- _Description of the task_
Your task is to copy the data exactly while leaving out every picture.

(Records for the task Opens)

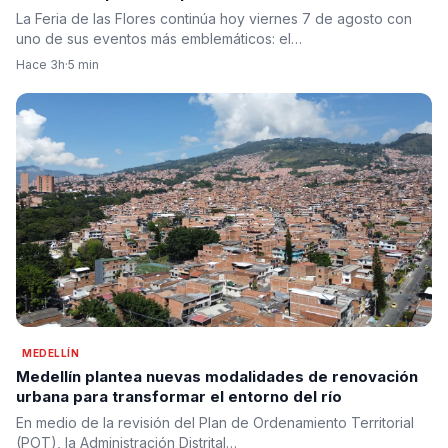
La Feria de las Flores continúa hoy viernes 7 de agosto con
uno de sus eventos más emblemáticos: el…
Hace 3h
·
5 min
MEDELLÍN
Medellín plantea nuevas modalidades de renovación
urbana para transformar el entorno del río
En medio de la revisión del Plan de Ordenamiento Territorial
(POT), la Administración Distrital…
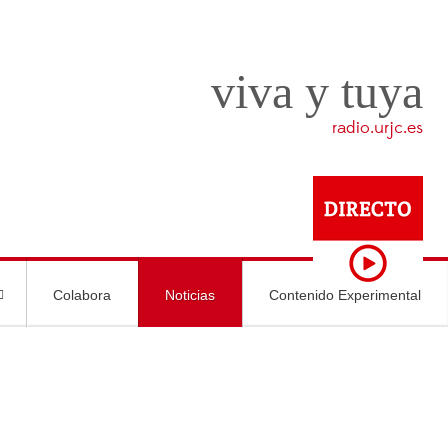
viva y tuya
radio.urjc.es
Colabora
Noticias
Contenido Experimental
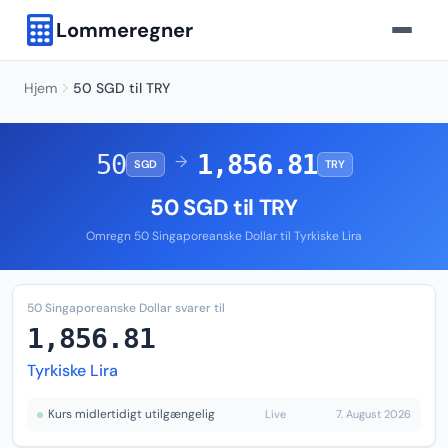
Lommeregner
Hjem
50 SGD til TRY
50
1,856.81
→
SGD
TRY
50 SGD til TRY
Omregn 50 Singaporeanske Dollar til Tyrkiske Lira
50 Singaporeanske Dollar svarer til
1,856.81
Tyrkiske Lira
Kurs midlertidigt utilgængelig
Live
7. August 2026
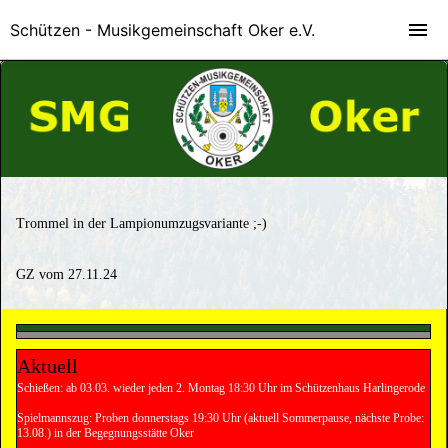
Schützen - Musikgemeinschaft Oker e.V.
Trommel in der Lampionumzugsvariante ;-)
GZ vom 27.11.24
Aktuell
Schießen: ab 03.03. wieder jeden 2. Montag 18:30 Uhr im Schützenhaus Harlingerode
Spielmannszug: Proben donnerstags 19:30 Uhr (aktuell Sommerpause, nächste Probe:
13.08.) in der Begegnungsstätte Oker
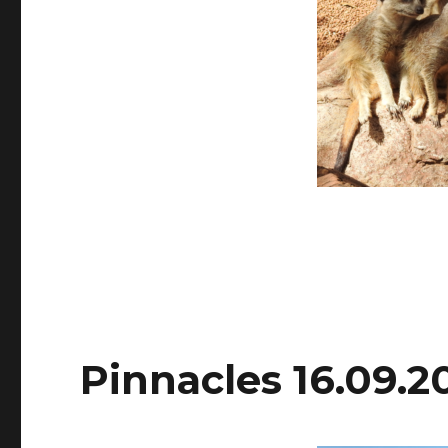
Pinnacles 16.09.2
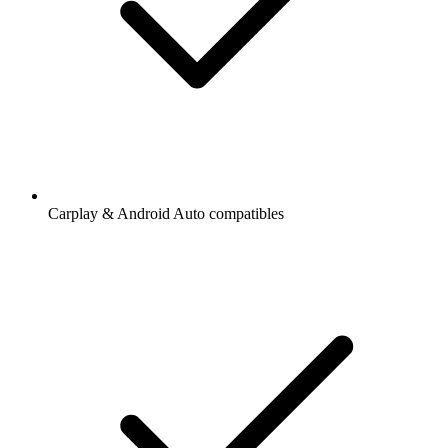
Carplay & Android Auto compatibles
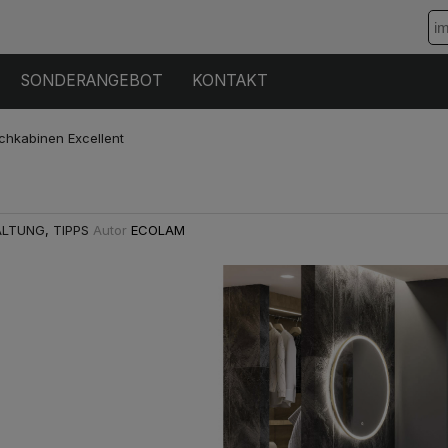
SONDERANGEBOT
KONTAKT
chkabinen Excellent
ALTUNG
,
TIPPS
Autor
ECOLAM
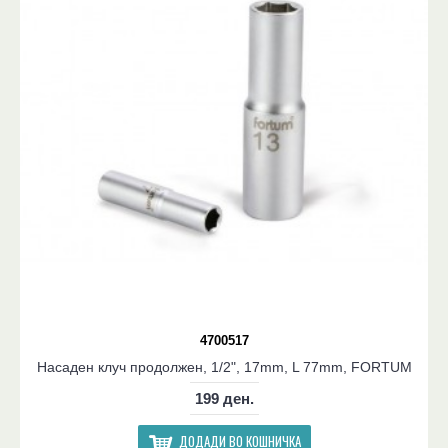
4700517
Насаден клуч продолжен, 1/2", 17mm, L 77mm, FORTUM
199 ден.
ДОДАДИ ВО КОШНИЧКА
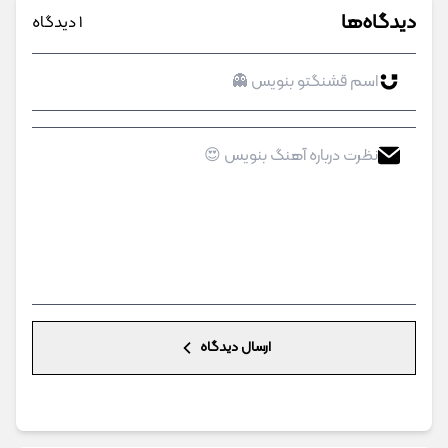
دیدگاه‌ها
1 دیدگاه
ارسال دیدگاه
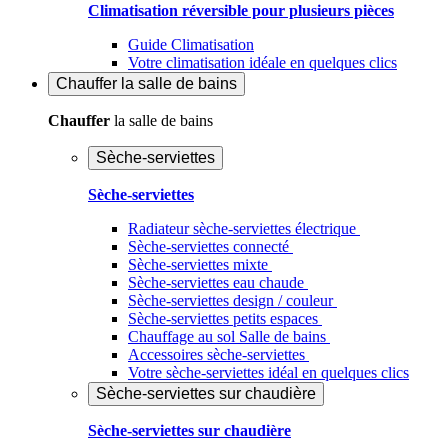
Climatisation réversible pour plusieurs pièces
Guide Climatisation
Votre climatisation idéale en quelques clics
Chauffer
la salle de bains
Chauffer
la salle de bains
Sèche-serviettes
Sèche-serviettes
Radiateur sèche-serviettes électrique
Sèche-serviettes connecté
Sèche-serviettes mixte
Sèche-serviettes eau chaude
Sèche-serviettes design / couleur
Sèche-serviettes petits espaces
Chauffage au sol Salle de bains
Accessoires sèche-serviettes
Votre sèche-serviettes idéal en quelques clics
Sèche-serviettes sur chaudière
Sèche-serviettes sur chaudière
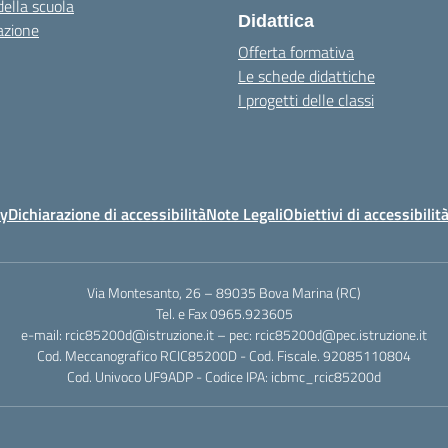
della scuola
Didattica
azione
Offerta formativa
Le schede didattiche
I progetti delle classi
cy
Dichiarazione di accessibilità
Note Legali
Obiettivi di accessibilit
Via Montesanto, 26 – 89035 Bova Marina (RC)
Tel. e Fax 0965.923605
e-mail: rcic85200d@istruzione.it – pec: rcic85200d@pec.istruzione.it
Cod. Meccanografico RCIC85200D - Cod. Fiscale. 92085110804
Cod. Univoco UF9ADP - Codice IPA: icbmc_rcic85200d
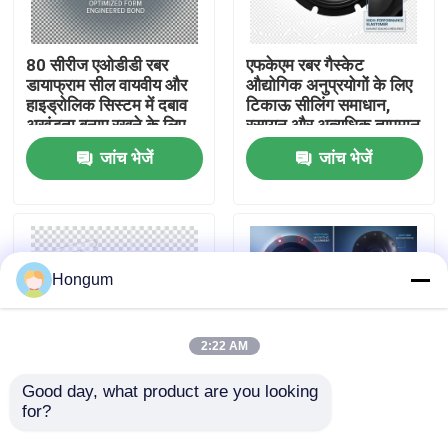
कारखाने का दौरा
80 सीरीज एओडीडी रबर
एफकेएम रबर गैस्केट
डायाफ्राम सील वायवीय और
औद्योगिक अनुप्रयोगों के लिए
हाइड्रोलिक सिस्टम में दबाव
टिकाऊ सीलिंग समाधान,
गुणवत्ता नियंत्रण
अखंडता बनाए रखने के लिए
रसायन और अत्यधिक तापमान
आदर्श विकल्प
प्रतिरोधी
जांच भेजें
जांच भेजें
समाचार
मामले
Hongum
उद्धरण मांगें
2:22 AM
रबर डायाफ्राम सील
Good day, what product are you looking 
for?
रासायनिक परिचालन
डायफ्राम सील लोचदार सील
वातावरण रबर डायाफ्राम सील
लचीला आंदोलन और कंपन
वाल्व रबर डायाफ्राम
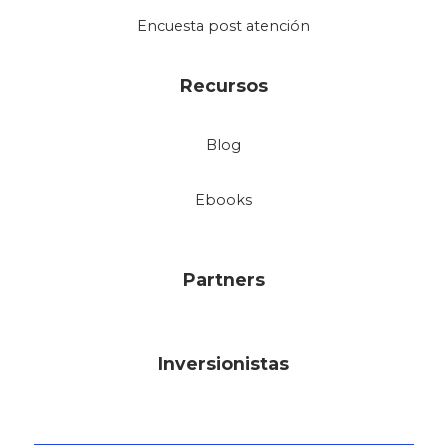
Encuesta post atención
Recursos
Blog
Ebooks
Partners
Inversionistas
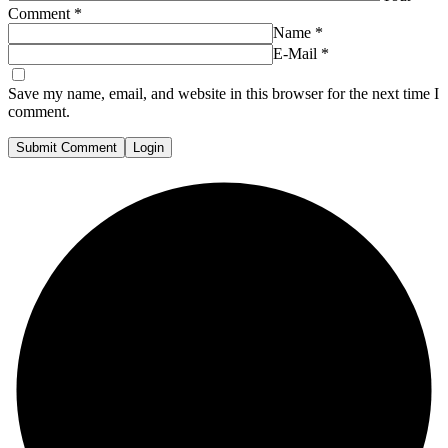
Comment
*
Name
*
E-Mail
*
Save my name, email, and website in this browser for the next time I
comment.
Submit Comment
Login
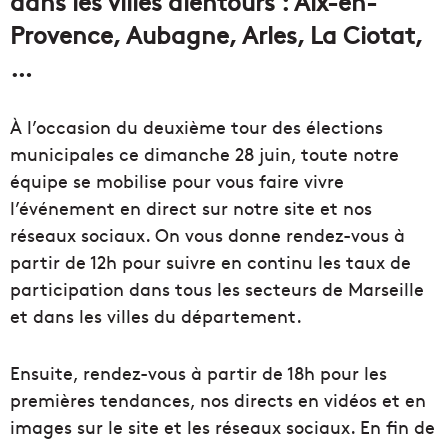
dans les villes alentours : Aix-en-
Provence, Aubagne, Arles, La Ciotat,
…
À l’occasion du deuxième tour des élections
municipales ce dimanche 28 juin, toute notre
équipe se mobilise pour vous faire vivre
l’événement en direct sur notre site et nos
réseaux sociaux. On vous donne rendez-vous à
partir de 12h pour suivre en continu les taux de
participation dans tous les secteurs de Marseille
et dans les villes du département.
Ensuite, rendez-vous à partir de 18h pour les
premières tendances, nos directs en vidéos et en
images sur le site et les réseaux sociaux. En fin de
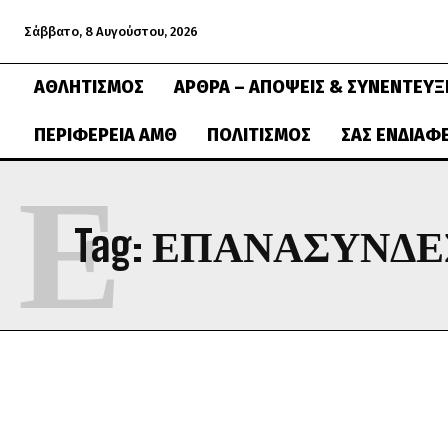
Σάββατο, 8 Αυγούστου, 2026
ΑΘΛΗΤΙΣΜΌΣ
ΆΡΘΡΑ – ΑΠΌΨΕΙΣ & ΣΥΝΕΝΤΕΎΞ
ΠΕΡΙΦΈΡΕΙΑ ΑΜΘ
ΠΟΛΙΤΙΣΜΌΣ
ΣΑΣ ΕΝΔΙΑΦ
Ε
Tag:
ΕΠΑΝΑΣΥΝΔΕ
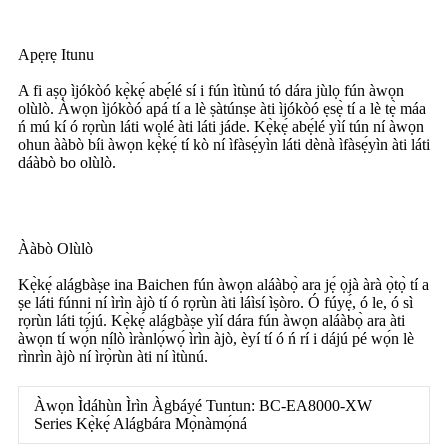
Apẹrẹ Itunu
A fi aṣọ ìjókòó kẹ̀kẹ́ abẹ́lé sí i fún ìtùnú tó dára jùlọ fún àwọn
olùlò. Àwọn ìjókòó apá tí a lè ṣàtúnṣe àti ìjókòó ẹsẹ̀ tí a lè tẹ̀ máa
ń mú kí ó rọrùn láti wọlé àti láti jáde. Kẹ̀kẹ́ abẹ́lé yìí tún ní àwọn
ohun ààbò bíi àwọn kẹ̀kẹ́ tí kò ní ìfàsẹ́yìn láti dènà ìfàsẹ́yìn àti láti
dáàbò bo olùlò.
Ààbò Olùlò
Kẹ̀kẹ́ alágbàṣe ina Baichen fún àwọn aláàbọ̀ ara jẹ́ ọjà àrà ọ̀tọ̀ tí a
ṣe láti fúnni ní ìrìn àjò tí ó rọrùn àti láìsí ìṣòro. Ó fúyẹ́, ó le, ó sì
rọrùn láti tọ́jú. Kẹ̀kẹ́ alágbàṣe yìí dára fún àwọn aláàbọ̀ ara àti
àwọn tí wọ́n nílò ìrànlọ́wọ́ ìrìn àjò, èyí tí ó ń rí i dájú pé wọ́n lè
rìnrìn àjò ní ìrọ̀rùn àti ní ìtùnú.
Àwọn Ìdáhùn Ìrìn Àgbáyé Tuntun: BC-EA8000-XW
Series Kẹ̀kẹ́ Alágbára Mọ̀nàmọ́ná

(Records for the task Closes)

- _Solution for this exercise_
La Feria de las Flores continúa hoy viernes 7 de agosto con
uno de sus eventos más emblemáticos: el…
Hace 3h
·
5 min
MEDELLÍN
Medellín plantea nuevas modalidades de renovación
urbana para transformar el entorno del río
En medio de la revisión del Plan de Ordenamiento Territorial
(POT), la Administración Distrital…
viva y tuya
radio.urjc.es
Colabora
Noticias
Contenido Experimental
Lommeregner
Hjem
50 SGD til TRY
50
1,856.81
→
SGD
TRY
50 SGD til TRY
Omregn 50 Singaporeanske Dollar til Tyrkiske Lira
50 Singaporeanske Dollar svarer til
1,856.81
Tyrkiske Lira
Kurs midlertidigt utilgængelig
Live
7. August 2026
Schützen - Musikgemeinschaft Oker e.V.
Trommel in der Lampionumzugsvariante ;-)
GZ vom 27.11.24
Aktuell
Schießen: ab 03.03. wieder jeden 2. Montag 18:30 Uhr im Schützenhaus Harlingerode
Spielmannszug: Proben donnerstags 19:30 Uhr (aktuell Sommerpause, nächste Probe:
13.08.) in der Begegnungsstätte Oker
Pinnacles 16.09.2
Carplay & Android Auto compatibles
SONDERANGEBOT
KONTAKT
chkabinen Excellent
ALTUNG
,
TIPPS
Autor
ECOLAM
4700517
Насаден клуч продолжен, 1/2", 17mm, L 77mm, FORTUM
199 ден.
ДОДАДИ ВО КОШНИЧКА
دیدگاه‌ها
1 دیدگاه
ارسال دیدگاه
Climatisation réversible pour plusieurs pièces
Guide Climatisation
Votre climatisation idéale en quelques clics
Chauffer
la salle de bains
Chauffer
la salle de bains
Sèche-serviettes
Sèche-serviettes
Radiateur sèche-serviettes électrique
Sèche-serviettes connecté
Sèche-serviettes mixte
Sèche-serviettes eau chaude
Sèche-serviettes design / couleur
Sèche-serviettes petits espaces
Chauffage au sol Salle de bains
Accessoires sèche-serviettes
Votre sèche-serviettes idéal en quelques clics
Sèche-serviettes sur chaudière
Sèche-serviettes sur chaudière
della scuola
Didattica
azione
Offerta formativa
Le schede didattiche
I progetti delle classi
cy
Dichiarazione di accessibilità
Note Legali
Obiettivi di accessibilit
Via Montesanto, 26 – 89035 Bova Marina (RC)
Tel. e Fax 0965.923605
e-mail: rcic85200d@istruzione.it – pec: rcic85200d@pec.istruzione.it
Cod. Meccanografico RCIC85200D - Cod. Fiscale. 92085110804
Cod. Univoco UF9ADP - Codice IPA: icbmc_rcic85200d
कारखाने का दौरा
80 सीरीज एओडीडी रबर
एफकेएम रबर गैस्केट
डायाफ्राम सील वायवीय और
औद्योगिक अनुप्रयोगों के लिए
हाइड्रोलिक सिस्टम में दबाव
टिकाऊ सीलिंग समाधान,
गुणवत्ता नियंत्रण
अखंडता बनाए रखने के लिए
रसायन और अत्यधिक तापमान
आदर्श विकल्प
प्रतिरोधी
जांच भेजें
जांच भेजें
समाचार
मामले
Hongum
उद्धरण मांगें
2:22 AM
रबर डायाफ्राम सील
Good day, what product are you looking 
for?
रासायनिक परिचालन
डायफ्राम सील लोचदार सील
वातावरण रबर डायाफ्राम सील
लचीला आंदोलन और कंपन
वाल्व रबर डायाफ्राम
Encuesta post atención
Recursos
Blog
Ebooks
Partners
Inversionistas
Comment
*
Name
*
E-Mail
*
Save my name, email, and website in this browser for the next time I
comment.
Submit Comment
Login
dans les villes alentours : Aix-en-
Provence, Aubagne, Arles, La Ciotat,
…
À l’occasion du deuxième tour des élections
municipales ce dimanche 28 juin, toute notre
équipe se mobilise pour vous faire vivre
l’événement en direct sur notre site et nos
réseaux sociaux. On vous donne rendez-vous à
partir de 12h pour suivre en continu les taux de
participation dans tous les secteurs de Marseille
et dans les villes du département.
Ensuite, rendez-vous à partir de 18h pour les
premières tendances, nos directs en vidéos et en
images sur le site et les réseaux sociaux. En fin de
Σάββατο, 8 Αυγούστου, 2026
ΑΘΛΗΤΙΣΜΌΣ
ΆΡΘΡΑ – ΑΠΌΨΕΙΣ & ΣΥΝΕΝΤΕΎΞ
ΠΕΡΙΦΈΡΕΙΑ ΑΜΘ
ΠΟΛΙΤΙΣΜΌΣ
ΣΑΣ ΕΝΔΙΑΦ
Ε
Tag:
ΕΠΑΝΑΣΥΝΔΕ
Apẹrẹ Itunu
A fi aṣọ ìjókòó kẹ̀kẹ́ abẹ́lé sí i fún ìtùnú tó dára jùlọ fún àwọn
olùlò. Àwọn ìjókòó apá tí a lè ṣàtúnṣe àti ìjókòó ẹsẹ̀ tí a lè tẹ̀ máa
ń mú kí ó rọrùn láti wọlé àti láti jáde. Kẹ̀kẹ́ abẹ́lé yìí tún ní àwọn
ohun ààbò bíi àwọn kẹ̀kẹ́ tí kò ní ìfàsẹ́yìn láti dènà ìfàsẹ́yìn àti láti
dáàbò bo olùlò.
Ààbò Olùlò
Kẹ̀kẹ́ alágbàṣe ina Baichen fún àwọn aláàbọ̀ ara jẹ́ ọjà àrà ọ̀tọ̀ tí a
ṣe láti fúnni ní ìrìn àjò tí ó rọrùn àti láìsí ìṣòro. Ó fúyẹ́, ó le, ó sì
rọrùn láti tọ́jú. Kẹ̀kẹ́ alágbàṣe yìí dára fún àwọn aláàbọ̀ ara àti
àwọn tí wọ́n nílò ìrànlọ́wọ́ ìrìn àjò, èyí tí ó ń rí i dájú pé wọ́n lè
rìnrìn àjò ní ìrọ̀rùn àti ní ìtùnú.
Àwọn Ìdáhùn Ìrìn Àgbáyé Tuntun: BC-EA8000-XW
Series Kẹ̀kẹ́ Alágbára Mọ̀nàmọ́ná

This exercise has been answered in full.